So why do I keep running into people who believe that this mythical -- to my mind! -- magic bullet actually exists?
Comments 
5th-Aug-2006 04:22 am (UTC)
I don't know — frankly I think it is because application software engineering suffers in comparison with the advances in computer technology, or any technology where the goal is smaller, faster, better, cheaper ways of doing the same thing. Application developers are being asked to do new things in fundamentally different ways, to be visionaries, standing on hills with shifting sands, expected to completely rewrite process models for things that have "always been done this way" for decades.

I purchased multiple copies of Frederick P. Brooks' The Mythical Man Month 2nd edition — the one with the essay "No Silver Bullet" in it — to toss at over-optimistic werewolvesmanagers who howledwandered in my direction during my 31+-year career.

The ultimate solution by management was to reduce the apparent investment in applications programming by forcibly shrinking the centralized IT budget and firing most of the expert programmers.

The coding was still done. Only it was done under the table by amateurs — and "amateurs" in the worst sense of the word.

Oh, well. I've got a decent pension out of it.
5th-Aug-2006 05:01 am (UTC)
Every up and coming young pup easily picks up the general idea, from a quick look around, that the state of software development is a dreadful mess. Then they become slightly familiar with their first cool technology -- language, development environment, methodology, what have you -- and get to see it work well in a limited, controlled environment. It takes either more experience (that they don't have yet) or more insight than most people possess to realize that the world in general is more complicated than the one case they had, and their spectacular success with their magic bullet technology will not be universally reproducible.

It's just human nature. Once a human has seen something work at least once and not yet seen it fail, they have to be much smarter than the average human not to assume that it will work every time.
5th-Aug-2006 06:47 am (UTC)
The people that believe in the magic bullet probably don't know computers very well. Or do they? Sun touted Java as its magic bullet: "write once, run anywhere." Well, not quite.
5th-Aug-2006 11:05 am (UTC)
There is a magic bullet, actually. The real problem is that that aiming it so that it gets the hard drive, CPU AND manager is hellaciously difficult.
5th-Aug-2006 11:52 am (UTC)
There's no "magic bullet" in the sense of a procedure that can be imposed that will make things automatically work better. But there are two words that have a lot of magic in them if properly applied:

Document.

Test.
5th-Aug-2006 03:31 pm (UTC)
You need a decade, maybe two, to really have the perspective to understand that the zeal and promises of the new always tend to overpromise (except the very rare occasional new thing that actually *is* revolutionary). The same applies to all fields... finance, politics, law enforcement, the sciences, even the various arts like painting and fashion. The short lived ones are fads, the longer ones trends.
5th-Aug-2006 10:26 pm (UTC)
The decade is probably necessary, but it is not sufficient. I'm dealing with this sort of thing at the office lately (i.e. more so than usual). People with 2, 3, and even 4 decades of programming experience are swooning at some 'new' concepts. I, however, am mostly appalled.
5th-Aug-2006 04:01 pm (UTC)
Oh GOD yes.

Unfortunately, it's been my experience that the same type of people who don't document or test their code also believe in magic bullets. I don't know whether these people are lazy or just inexperienced.

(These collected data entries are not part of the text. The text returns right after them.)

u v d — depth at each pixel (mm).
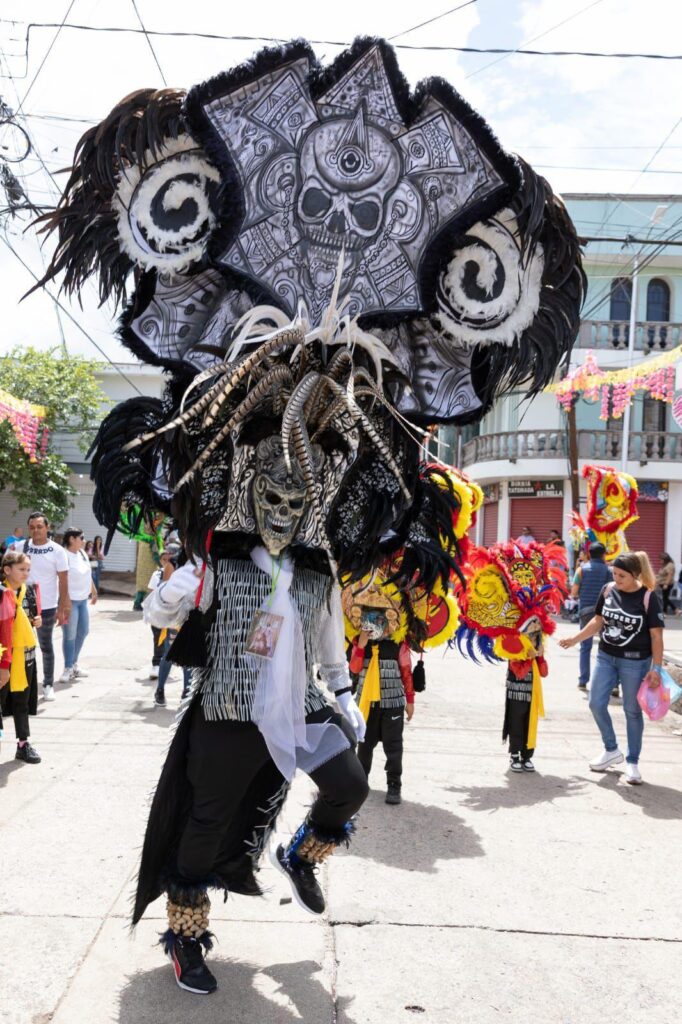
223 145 2684
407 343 3033
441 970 2988
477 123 2760
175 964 2812
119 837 4152
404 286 2846
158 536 3182
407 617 4820
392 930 3287
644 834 4570
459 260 2891
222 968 2947
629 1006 2797
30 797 4781
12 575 5523
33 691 5695
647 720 7848
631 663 5754
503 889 3742
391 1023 2643
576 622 18016
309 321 2754
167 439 2740
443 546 3318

Signs of that tend to be statements such as, "this code is self-documenting", "I'll test the code as I write it!", or my personal favorite, "I'll run this profiler and optimize all of my code!".


5th-Aug-2006 04:02 pm (UTC)

BTW, I didn't know you were also a programmer. We have to chat at the next Dorsai Thing. :-)
5th-Aug-2006 08:18 pm (UTC)
Jabberwocky has it pretty close. The problem itself is so large and complex that one can't understand it without many years getting your hands dirty with real work. Instead, non-progremmers grasp at a simplification, treat it as truth, and then proceed into the swamp without a clue what dirt is.

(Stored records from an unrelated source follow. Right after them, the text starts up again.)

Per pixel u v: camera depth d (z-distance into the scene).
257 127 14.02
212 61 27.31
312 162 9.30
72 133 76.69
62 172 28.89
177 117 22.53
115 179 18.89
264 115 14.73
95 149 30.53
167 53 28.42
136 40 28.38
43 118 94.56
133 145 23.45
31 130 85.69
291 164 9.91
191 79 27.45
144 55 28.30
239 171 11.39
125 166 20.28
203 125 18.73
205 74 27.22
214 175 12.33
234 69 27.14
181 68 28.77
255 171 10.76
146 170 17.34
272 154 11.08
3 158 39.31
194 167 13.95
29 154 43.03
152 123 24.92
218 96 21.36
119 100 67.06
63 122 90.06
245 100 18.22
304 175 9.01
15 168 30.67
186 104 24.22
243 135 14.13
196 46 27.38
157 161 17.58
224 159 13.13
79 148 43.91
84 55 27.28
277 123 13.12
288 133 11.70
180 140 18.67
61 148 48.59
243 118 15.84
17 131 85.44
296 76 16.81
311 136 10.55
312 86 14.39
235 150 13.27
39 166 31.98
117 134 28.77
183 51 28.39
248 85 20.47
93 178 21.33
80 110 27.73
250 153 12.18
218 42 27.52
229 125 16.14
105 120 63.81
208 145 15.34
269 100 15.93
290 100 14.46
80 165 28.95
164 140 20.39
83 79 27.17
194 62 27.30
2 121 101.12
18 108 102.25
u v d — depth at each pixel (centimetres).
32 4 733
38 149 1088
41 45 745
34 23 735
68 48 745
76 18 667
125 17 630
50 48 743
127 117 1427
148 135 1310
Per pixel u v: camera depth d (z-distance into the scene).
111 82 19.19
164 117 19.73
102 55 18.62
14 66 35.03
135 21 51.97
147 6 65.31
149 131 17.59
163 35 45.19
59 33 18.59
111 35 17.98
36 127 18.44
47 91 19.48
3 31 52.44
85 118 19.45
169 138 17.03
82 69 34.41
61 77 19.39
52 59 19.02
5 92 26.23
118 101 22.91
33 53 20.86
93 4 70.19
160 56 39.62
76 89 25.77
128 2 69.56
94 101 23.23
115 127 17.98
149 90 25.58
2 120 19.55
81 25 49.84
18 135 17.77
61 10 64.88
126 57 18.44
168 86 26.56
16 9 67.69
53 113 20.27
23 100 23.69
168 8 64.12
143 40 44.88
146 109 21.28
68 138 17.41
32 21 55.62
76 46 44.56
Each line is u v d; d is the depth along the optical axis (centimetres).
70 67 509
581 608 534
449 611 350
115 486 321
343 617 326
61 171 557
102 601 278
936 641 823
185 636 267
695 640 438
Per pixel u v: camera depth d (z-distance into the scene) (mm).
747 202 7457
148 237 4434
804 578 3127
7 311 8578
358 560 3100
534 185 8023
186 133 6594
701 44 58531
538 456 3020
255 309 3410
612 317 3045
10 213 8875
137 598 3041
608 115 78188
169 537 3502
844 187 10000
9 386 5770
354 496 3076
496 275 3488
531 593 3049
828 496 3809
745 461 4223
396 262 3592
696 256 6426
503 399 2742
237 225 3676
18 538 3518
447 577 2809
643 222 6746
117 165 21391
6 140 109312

There have been significant improvements in programming methods over the years. Block-structured languages. Structured coding. Modularization. Interpreted languages. Objects. RDBMS. Client-server. The unified method. Extreme programming. IDEs. Each has been the magic bullet of their generation, and each has brought some actual improvements to the landscape. (IMHO objects are especially oversold, but that could be an over-exposure to o-o bigots the last few years.) And each solution, when applied to the appropriate problem space, shows real benefits. The key word is, of course, 'appropriate.'

In the real world, some of these actually work. In fact, most of them actually work. But none addresses the entire problem space, in spite of the claims of their proponents.

There's also a second effect. When there have been real improvements in software development, the field rushes ahead and addresses more and more complex problems until the improvements in productivity have been eaten up by the increased complexity of the problems addressed.

And it's understnading the complexity of the problems that is the biggest bottleneck. I can't recall how many different times I've been asked to do a 'little' job of automating a given task - only to find out the task was signficantly more complex than anyone understood.

I'm good at automating system administration. Really, really, good. But that's because I've been doing system administration for almost 30 years, and am a decent programmer to boot. Not a great programmer, merely an adequate programmer. But I understand the problem space really really well. That means my solutions actually work. It also means that sometimes I step back and say "that can't be automated." Or it can't be automated in the way that someone thinks it can, or to the degree that they desire.

A tool is just a tool. The hard part is using it.
5th-Aug-2006 10:37 pm (UTC)
You're totally right that the real problem is the exploding complexity of programming in general. Several generations of new technology and methodologies have come along, each making the tough problems of the previous generation so much more tractable that they do seem to be magic bullets, but each time, a new generation of problems evolves to overwhelm us programmers.

This evolution in complexity is the reason that programming has gone from something I loved and considered myself really good at in the 1980s to something I do because I have no other marketable skills and don't like very much today. Twenty years ago I had to deal with problems that I could understand, and the time it took me to understand the problem and craft a good solution was well within what people expected. Today, to be a good programmer you need to be able to dive into a million line code base, understand how to locate other people's solutions to something like the problem at hand in the code base (found in huge code libraries and on the web), and shoehorn those solutions into the code base in far less time than it takes me to even find and start to understand the third party solutions, much less how to glue them in without rewriting either the third party solution or the code base. I'm damn good at writing new code to solve problems; I'm lousy (or at least a lot less good) at adapting someone else's solution to almost my problem without rewriting it.